Scientific classification
- Kingdom: Plantae
- Clade: Tracheophytes
- Clade: Angiosperms
- Clade: Monocots
- Clade: Commelinids
- Order: Poales
- Family: Poaceae
- Subfamily: Chloridoideae
- Genus: Orcuttia
- Species: O. californica
- Binomial name: Orcuttia californica Vasey

= Orcuttia californica =

- Genus: Orcuttia
- Species: californica
- Authority: Vasey
- Conservation status: LE

Species of flowering plant

Orcuttia californica is a rare species of grass known by the common name California Orcutt grass.

==Distribution==
It is native to southern California and northern Baja California, where it grows in scattered locations in vernal pool habitat. In 1993 it was known from fewer than 20 occurrences, including those at the Santa Rosa Plateau, a creek drainage near Hemet, Otay Mesa in San Diego County, and one spot in Woodland Hills.

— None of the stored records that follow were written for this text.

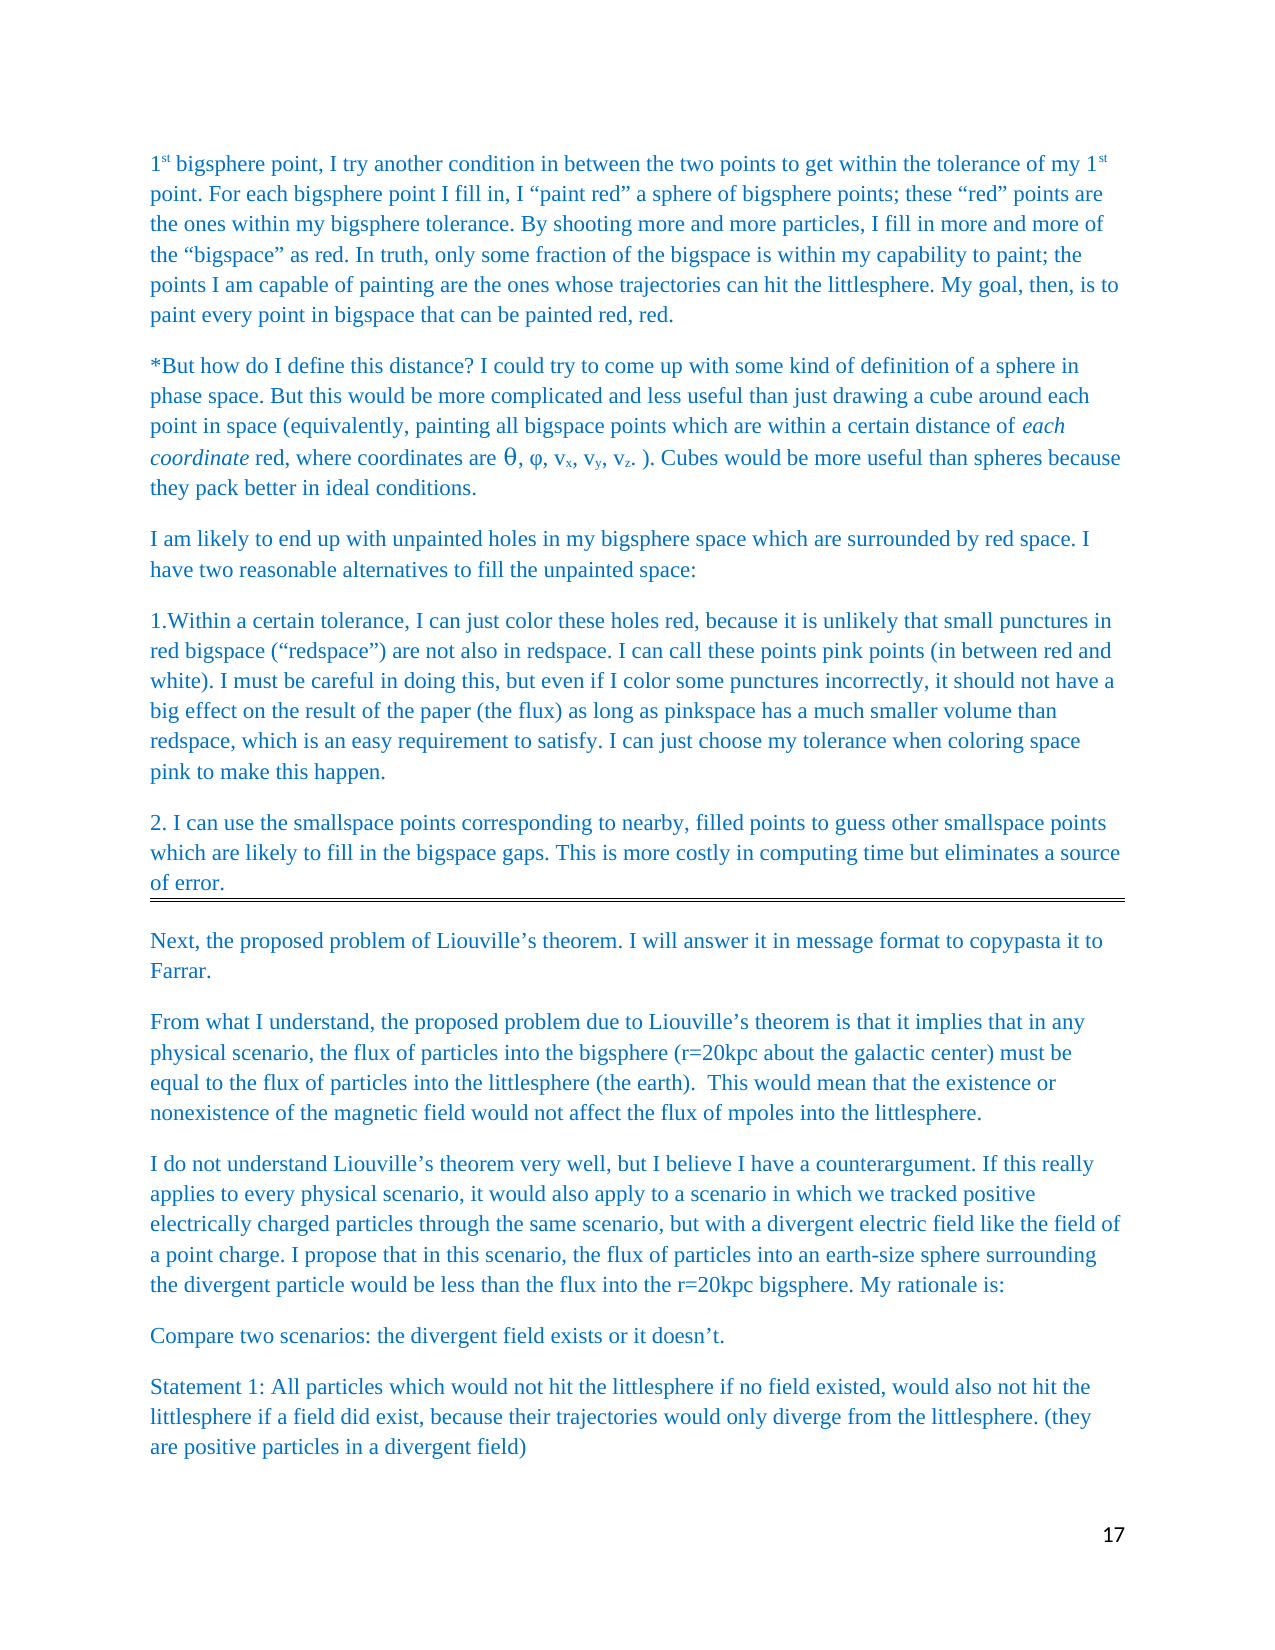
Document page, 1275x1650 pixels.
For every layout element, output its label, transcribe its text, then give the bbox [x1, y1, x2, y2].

text Next, the proposed problem of Liouville’s theorem. I will answer it in message format to copypasta it to Farrar. [150, 927, 1125, 984]
text 2. I can use the smallspace points corresponding to nearby, filled points to guess other smallspace points which are likely to fill in the bigspace gaps. This is more costly in computing time but eliminates a source of error. [150, 809, 1125, 898]
text I am likely to end up with unpainted holes in my bigsphere space which are surrounded by red space. I have two reasonable alternatives to fill the unpainted space: [150, 526, 1125, 582]
text Statement 1: All particles which would not hit the littlesphere if no field existed, would also not hit the littlesphere if a field did exist, because their trajectories would only diverge from the littlesphere. (they are positive particles in a divergent field) [150, 1373, 1125, 1460]
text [150, 150, 1125, 327]
text 1.Within a certain tolerance, I can just color these holes red, because it is unlikely that small punctures in red bigspace (“redspace”) are not also in redspace. I can call these points pink points (in between red and white). I must be careful in doing this, but even if I color some punctures incorrectly, it should not have a big effect on the result of the paper (the flux) as long as pinkspace has a much smaller volume than redspace, which is an easy requirement to satisfy. I can just choose my tolerance when coloring space pink to make this happen. [150, 607, 1125, 784]
text Compare two scenarios: the divergent field exists or it doesn’t. [150, 1322, 1125, 1348]
text I do not understand Liouville’s theorem very well, but I believe I have a counterargument. If this really applies to every physical scenario, it would also apply to a scenario in which we tracked positive electrically charged particles through the same scenario, but with a divergent electric field like the field of a point charge. I propose that in this scenario, the flux of particles into an earth-size sphere surrounding the divergent particle would be less than the flux into the r=20kpc bigsphere. My rationale is: [150, 1150, 1125, 1297]
text From what I understand, the proposed problem due to Liouville’s theorem is that it implies that in any physical scenario, the flux of particles into the bigsphere (r=20kpc about the galactic center) must be equal to the flux of particles into the littlesphere (the earth). This would mean that the existence or nonexistence of the magnetic field would not affect the flux of mpoles into the littlesphere. [150, 1008, 1125, 1125]
text *But how do I define this distance? I could try to come up with some kind of definition of a sphere in phase space. But this would be more complicated and less useful than just drawing a cube around each point in space (equivalently, painting all bigspace points which are within a certain distance of each coordinate red, where coordinates are θ, φ, vx, vy, vz. ). Cubes would be more useful than spheres because they pack better in ideal conditions. [150, 352, 1125, 501]
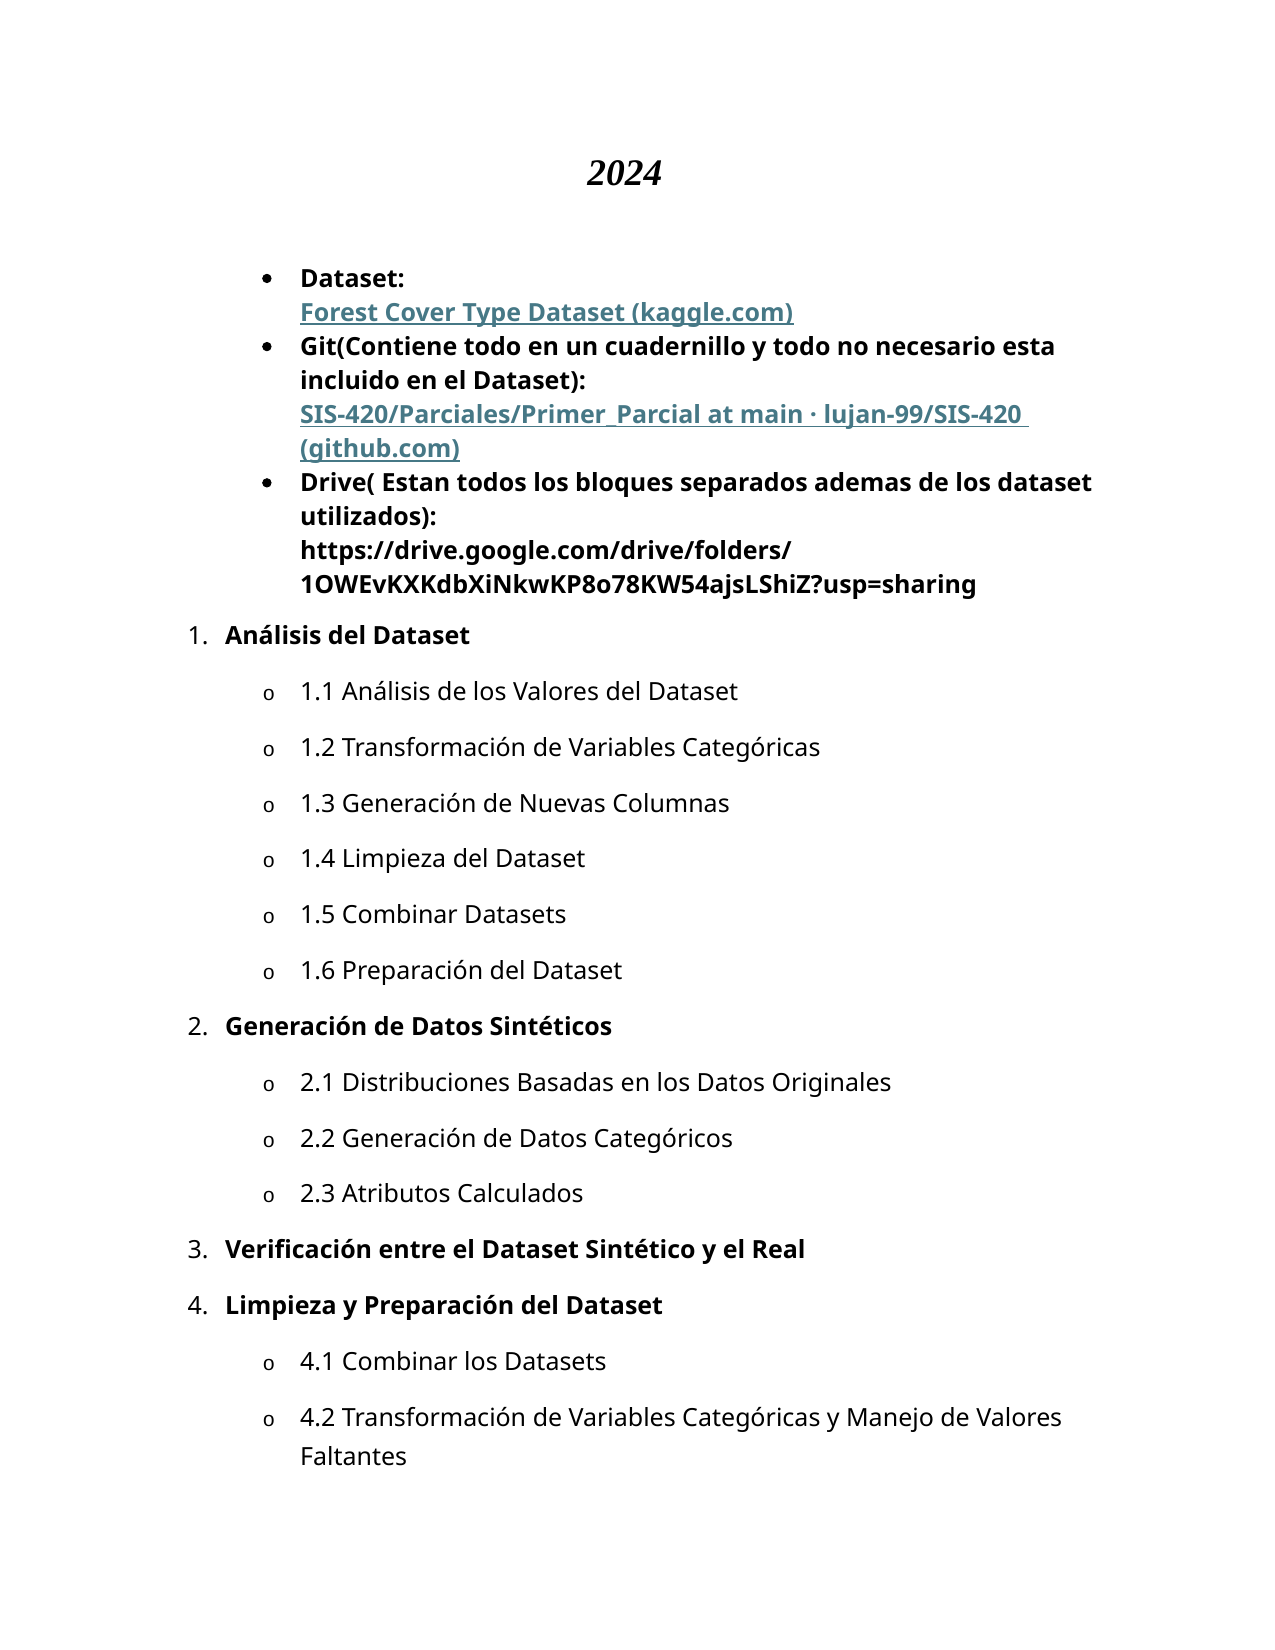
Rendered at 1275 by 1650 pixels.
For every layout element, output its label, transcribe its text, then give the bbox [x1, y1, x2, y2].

list 2.3 Atributos Calculados [262, 1176, 1125, 1210]
list Drive( Estan todos los bloques separados ademas de los dataset utilizados): [262, 465, 1125, 533]
list 1.5 Combinar Datasets [262, 897, 1125, 931]
list 2.2 Generación de Datos Categóricos [262, 1120, 1125, 1154]
list Git(Contiene todo en un cuadernillo y todo no necesario esta incluido en el Dataset): [262, 329, 1125, 397]
list Análisis del Dataset [187, 618, 1125, 652]
list SIS-420/Parciales/Primer_Parcial at main · lujan-99/SIS-420 (github.com) [300, 397, 1125, 465]
list 1.1 Análisis de los Valores del Dataset [262, 674, 1125, 708]
list Forest Cover Type Dataset (kaggle.com) [300, 294, 1125, 329]
list 4.1 Combinar los Datasets [262, 1344, 1125, 1378]
list 1.3 Generación de Nuevas Columnas [262, 785, 1125, 819]
list 2.1 Distribuciones Basadas en los Datos Originales [262, 1064, 1125, 1098]
list Limpieza y Preparación del Dataset [187, 1288, 1125, 1322]
list 1.6 Preparación del Dataset [262, 953, 1125, 987]
text 2024 [150, 150, 1156, 193]
list Generación de Datos Sintéticos [187, 1009, 1125, 1043]
list 4.2 Transformación de Variables Categóricas y Manejo de Valores Faltantes [262, 1399, 1125, 1473]
list Dataset: [262, 261, 1125, 294]
list 1.4 Limpieza del Dataset [262, 841, 1125, 875]
list 1.2 Transformación de Variables Categóricas [262, 729, 1125, 763]
list https://drive.google.com/drive/folders/1OWEvKXKdbXiNkwKP8o78KW54ajsLShiZ?usp=sharing [300, 533, 1125, 601]
list Verificación entre el Dataset Sintético y el Real [187, 1232, 1125, 1266]
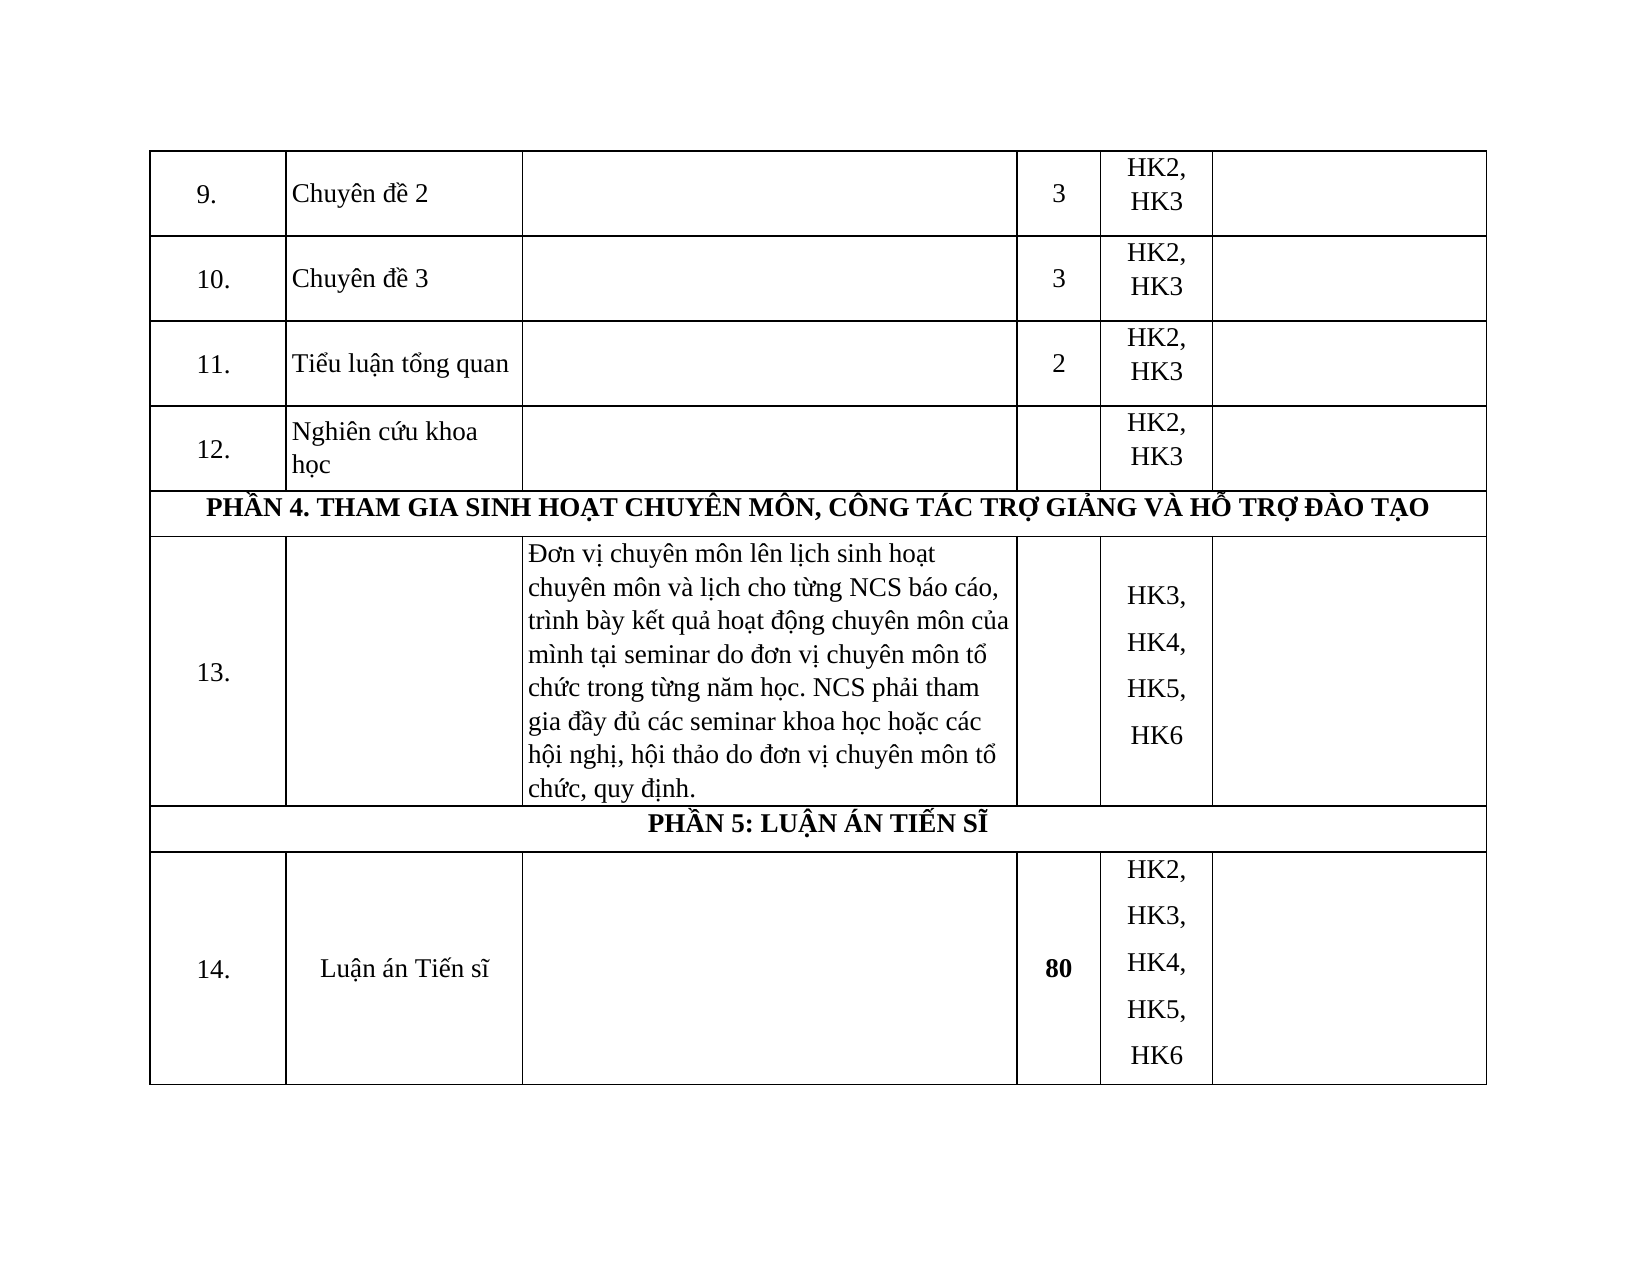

Orcuttia californica is a federally listed endangered species, and its existence is still threatened by the disappearance of vernal pools in the region, a naturally rare habitat type that has been reduced further by urban development.

==Description==
Orcuttia californica is a small, hairy annual grass with prostrate stems sometimes forming small tufts or mats, rarely exceeding 15 centimeters tall. It is bright green, aromatic, and glandular, secreting sticky, bitter-tasting exudate. The leaves are 1 or 2 centimeters long, the first set produced when the pool is wet, another set growing during the dry season. The inflorescence is up to 6 centimeters long with red-maroon to pink anthers extending out from the terminal spikelets.